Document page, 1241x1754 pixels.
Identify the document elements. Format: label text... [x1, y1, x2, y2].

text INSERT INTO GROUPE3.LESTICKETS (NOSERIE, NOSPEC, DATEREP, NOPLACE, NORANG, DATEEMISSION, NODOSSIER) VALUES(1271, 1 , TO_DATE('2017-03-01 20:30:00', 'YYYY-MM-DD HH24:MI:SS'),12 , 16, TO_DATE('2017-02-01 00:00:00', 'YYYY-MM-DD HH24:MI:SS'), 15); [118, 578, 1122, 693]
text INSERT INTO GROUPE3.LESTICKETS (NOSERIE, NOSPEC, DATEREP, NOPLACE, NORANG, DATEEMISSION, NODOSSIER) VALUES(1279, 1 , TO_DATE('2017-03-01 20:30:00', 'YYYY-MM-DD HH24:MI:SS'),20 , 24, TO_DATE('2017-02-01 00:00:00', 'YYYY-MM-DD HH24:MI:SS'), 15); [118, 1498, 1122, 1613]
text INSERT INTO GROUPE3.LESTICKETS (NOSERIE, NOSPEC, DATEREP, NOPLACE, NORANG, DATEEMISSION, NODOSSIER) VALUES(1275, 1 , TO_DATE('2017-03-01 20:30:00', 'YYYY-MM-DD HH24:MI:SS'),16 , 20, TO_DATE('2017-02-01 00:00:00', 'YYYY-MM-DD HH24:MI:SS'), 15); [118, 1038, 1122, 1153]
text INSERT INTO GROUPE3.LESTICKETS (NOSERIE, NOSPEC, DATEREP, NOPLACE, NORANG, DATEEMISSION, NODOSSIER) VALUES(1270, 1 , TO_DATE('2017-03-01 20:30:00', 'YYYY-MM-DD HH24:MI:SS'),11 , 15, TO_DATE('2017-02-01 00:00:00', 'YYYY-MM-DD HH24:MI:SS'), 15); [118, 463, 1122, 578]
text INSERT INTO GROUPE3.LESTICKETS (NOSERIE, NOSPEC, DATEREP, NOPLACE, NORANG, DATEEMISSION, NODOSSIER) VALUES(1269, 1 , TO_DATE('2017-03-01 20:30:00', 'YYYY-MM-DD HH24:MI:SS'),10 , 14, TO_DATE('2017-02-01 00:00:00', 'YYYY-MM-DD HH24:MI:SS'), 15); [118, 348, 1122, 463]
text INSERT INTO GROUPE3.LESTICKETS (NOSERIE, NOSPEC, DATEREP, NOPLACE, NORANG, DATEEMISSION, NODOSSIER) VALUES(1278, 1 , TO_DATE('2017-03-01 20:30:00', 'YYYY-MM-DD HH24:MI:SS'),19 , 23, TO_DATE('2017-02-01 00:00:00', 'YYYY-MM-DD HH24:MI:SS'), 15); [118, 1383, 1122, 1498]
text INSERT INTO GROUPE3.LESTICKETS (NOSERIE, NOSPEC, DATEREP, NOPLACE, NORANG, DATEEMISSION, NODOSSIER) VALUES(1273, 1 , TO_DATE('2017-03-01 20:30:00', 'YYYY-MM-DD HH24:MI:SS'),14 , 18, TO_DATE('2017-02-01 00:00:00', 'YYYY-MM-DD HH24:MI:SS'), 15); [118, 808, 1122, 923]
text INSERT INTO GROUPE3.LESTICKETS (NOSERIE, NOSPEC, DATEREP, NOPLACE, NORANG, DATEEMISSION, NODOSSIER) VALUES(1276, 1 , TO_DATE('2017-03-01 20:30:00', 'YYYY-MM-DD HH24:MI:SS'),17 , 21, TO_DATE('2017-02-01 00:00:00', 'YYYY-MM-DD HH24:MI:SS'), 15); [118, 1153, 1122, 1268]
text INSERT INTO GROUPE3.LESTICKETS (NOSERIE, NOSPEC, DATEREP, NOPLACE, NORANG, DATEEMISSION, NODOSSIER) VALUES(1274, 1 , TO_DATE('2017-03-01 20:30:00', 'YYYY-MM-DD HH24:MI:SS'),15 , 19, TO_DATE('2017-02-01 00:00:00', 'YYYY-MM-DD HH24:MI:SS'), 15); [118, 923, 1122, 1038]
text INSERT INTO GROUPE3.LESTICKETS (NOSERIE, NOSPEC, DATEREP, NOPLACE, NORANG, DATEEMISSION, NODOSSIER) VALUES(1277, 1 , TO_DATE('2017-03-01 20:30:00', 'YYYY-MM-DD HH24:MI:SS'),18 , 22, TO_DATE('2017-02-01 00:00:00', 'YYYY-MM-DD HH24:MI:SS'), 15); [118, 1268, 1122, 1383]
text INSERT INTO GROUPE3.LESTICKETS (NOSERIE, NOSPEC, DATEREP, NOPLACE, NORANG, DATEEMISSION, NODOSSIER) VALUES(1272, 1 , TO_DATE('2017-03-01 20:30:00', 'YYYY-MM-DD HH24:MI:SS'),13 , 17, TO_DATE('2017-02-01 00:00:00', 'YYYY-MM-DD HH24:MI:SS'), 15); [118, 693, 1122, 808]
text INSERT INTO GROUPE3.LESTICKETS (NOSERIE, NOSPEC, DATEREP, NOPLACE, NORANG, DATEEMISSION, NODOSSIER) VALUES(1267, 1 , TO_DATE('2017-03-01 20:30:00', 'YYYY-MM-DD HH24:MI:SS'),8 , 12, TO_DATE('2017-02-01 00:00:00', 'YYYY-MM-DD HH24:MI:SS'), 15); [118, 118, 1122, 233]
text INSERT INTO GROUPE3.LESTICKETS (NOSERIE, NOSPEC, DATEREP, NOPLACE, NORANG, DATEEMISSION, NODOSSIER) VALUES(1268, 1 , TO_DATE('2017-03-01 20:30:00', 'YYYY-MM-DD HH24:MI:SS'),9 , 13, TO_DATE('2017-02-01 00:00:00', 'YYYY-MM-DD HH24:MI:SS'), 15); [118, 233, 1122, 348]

- _Instruction_: Copy out every line of the records above, character for character, without changing anything.

- _Output_:
Document page, 1241x1754 pixels.
Identify the document elements. Format: label text... [x1, y1, x2, y2].

text INSERT INTO GROUPE3.LESTICKETS (NOSERIE, NOSPEC, DATEREP, NOPLACE, NORANG, DATEEMISSION, NODOSSIER) VALUES(1271, 1 , TO_DATE('2017-03-01 20:30:00', 'YYYY-MM-DD HH24:MI:SS'),12 , 16, TO_DATE('2017-02-01 00:00:00', 'YYYY-MM-DD HH24:MI:SS'), 15); [118, 578, 1122, 693]
text INSERT INTO GROUPE3.LESTICKETS (NOSERIE, NOSPEC, DATEREP, NOPLACE, NORANG, DATEEMISSION, NODOSSIER) VALUES(1279, 1 , TO_DATE('2017-03-01 20:30:00', 'YYYY-MM-DD HH24:MI:SS'),20 , 24, TO_DATE('2017-02-01 00:00:00', 'YYYY-MM-DD HH24:MI:SS'), 15); [118, 1498, 1122, 1613]
text INSERT INTO GROUPE3.LESTICKETS (NOSERIE, NOSPEC, DATEREP, NOPLACE, NORANG, DATEEMISSION, NODOSSIER) VALUES(1275, 1 , TO_DATE('2017-03-01 20:30:00', 'YYYY-MM-DD HH24:MI:SS'),16 , 20, TO_DATE('2017-02-01 00:00:00', 'YYYY-MM-DD HH24:MI:SS'), 15); [118, 1038, 1122, 1153]
text INSERT INTO GROUPE3.LESTICKETS (NOSERIE, NOSPEC, DATEREP, NOPLACE, NORANG, DATEEMISSION, NODOSSIER) VALUES(1270, 1 , TO_DATE('2017-03-01 20:30:00', 'YYYY-MM-DD HH24:MI:SS'),11 , 15, TO_DATE('2017-02-01 00:00:00', 'YYYY-MM-DD HH24:MI:SS'), 15); [118, 463, 1122, 578]
text INSERT INTO GROUPE3.LESTICKETS (NOSERIE, NOSPEC, DATEREP, NOPLACE, NORANG, DATEEMISSION, NODOSSIER) VALUES(1269, 1 , TO_DATE('2017-03-01 20:30:00', 'YYYY-MM-DD HH24:MI:SS'),10 , 14, TO_DATE('2017-02-01 00:00:00', 'YYYY-MM-DD HH24:MI:SS'), 15); [118, 348, 1122, 463]
text INSERT INTO GROUPE3.LESTICKETS (NOSERIE, NOSPEC, DATEREP, NOPLACE, NORANG, DATEEMISSION, NODOSSIER) VALUES(1278, 1 , TO_DATE('2017-03-01 20:30:00', 'YYYY-MM-DD HH24:MI:SS'),19 , 23, TO_DATE('2017-02-01 00:00:00', 'YYYY-MM-DD HH24:MI:SS'), 15); [118, 1383, 1122, 1498]
text INSERT INTO GROUPE3.LESTICKETS (NOSERIE, NOSPEC, DATEREP, NOPLACE, NORANG, DATEEMISSION, NODOSSIER) VALUES(1273, 1 , TO_DATE('2017-03-01 20:30:00', 'YYYY-MM-DD HH24:MI:SS'),14 , 18, TO_DATE('2017-02-01 00:00:00', 'YYYY-MM-DD HH24:MI:SS'), 15); [118, 808, 1122, 923]
text INSERT INTO GROUPE3.LESTICKETS (NOSERIE, NOSPEC, DATEREP, NOPLACE, NORANG, DATEEMISSION, NODOSSIER) VALUES(1276, 1 , TO_DATE('2017-03-01 20:30:00', 'YYYY-MM-DD HH24:MI:SS'),17 , 21, TO_DATE('2017-02-01 00:00:00', 'YYYY-MM-DD HH24:MI:SS'), 15); [118, 1153, 1122, 1268]
text INSERT INTO GROUPE3.LESTICKETS (NOSERIE, NOSPEC, DATEREP, NOPLACE, NORANG, DATEEMISSION, NODOSSIER) VALUES(1274, 1 , TO_DATE('2017-03-01 20:30:00', 'YYYY-MM-DD HH24:MI:SS'),15 , 19, TO_DATE('2017-02-01 00:00:00', 'YYYY-MM-DD HH24:MI:SS'), 15); [118, 923, 1122, 1038]
text INSERT INTO GROUPE3.LESTICKETS (NOSERIE, NOSPEC, DATEREP, NOPLACE, NORANG, DATEEMISSION, NODOSSIER) VALUES(1277, 1 , TO_DATE('2017-03-01 20:30:00', 'YYYY-MM-DD HH24:MI:SS'),18 , 22, TO_DATE('2017-02-01 00:00:00', 'YYYY-MM-DD HH24:MI:SS'), 15); [118, 1268, 1122, 1383]
text INSERT INTO GROUPE3.LESTICKETS (NOSERIE, NOSPEC, DATEREP, NOPLACE, NORANG, DATEEMISSION, NODOSSIER) VALUES(1272, 1 , TO_DATE('2017-03-01 20:30:00', 'YYYY-MM-DD HH24:MI:SS'),13 , 17, TO_DATE('2017-02-01 00:00:00', 'YYYY-MM-DD HH24:MI:SS'), 15); [118, 693, 1122, 808]
text INSERT INTO GROUPE3.LESTICKETS (NOSERIE, NOSPEC, DATEREP, NOPLACE, NORANG, DATEEMISSION, NODOSSIER) VALUES(1267, 1 , TO_DATE('2017-03-01 20:30:00', 'YYYY-MM-DD HH24:MI:SS'),8 , 12, TO_DATE('2017-02-01 00:00:00', 'YYYY-MM-DD HH24:MI:SS'), 15); [118, 118, 1122, 233]
text INSERT INTO GROUPE3.LESTICKETS (NOSERIE, NOSPEC, DATEREP, NOPLACE, NORANG, DATEEMISSION, NODOSSIER) VALUES(1268, 1 , TO_DATE('2017-03-01 20:30:00', 'YYYY-MM-DD HH24:MI:SS'),9 , 13, TO_DATE('2017-02-01 00:00:00', 'YYYY-MM-DD HH24:MI:SS'), 15); [118, 233, 1122, 348]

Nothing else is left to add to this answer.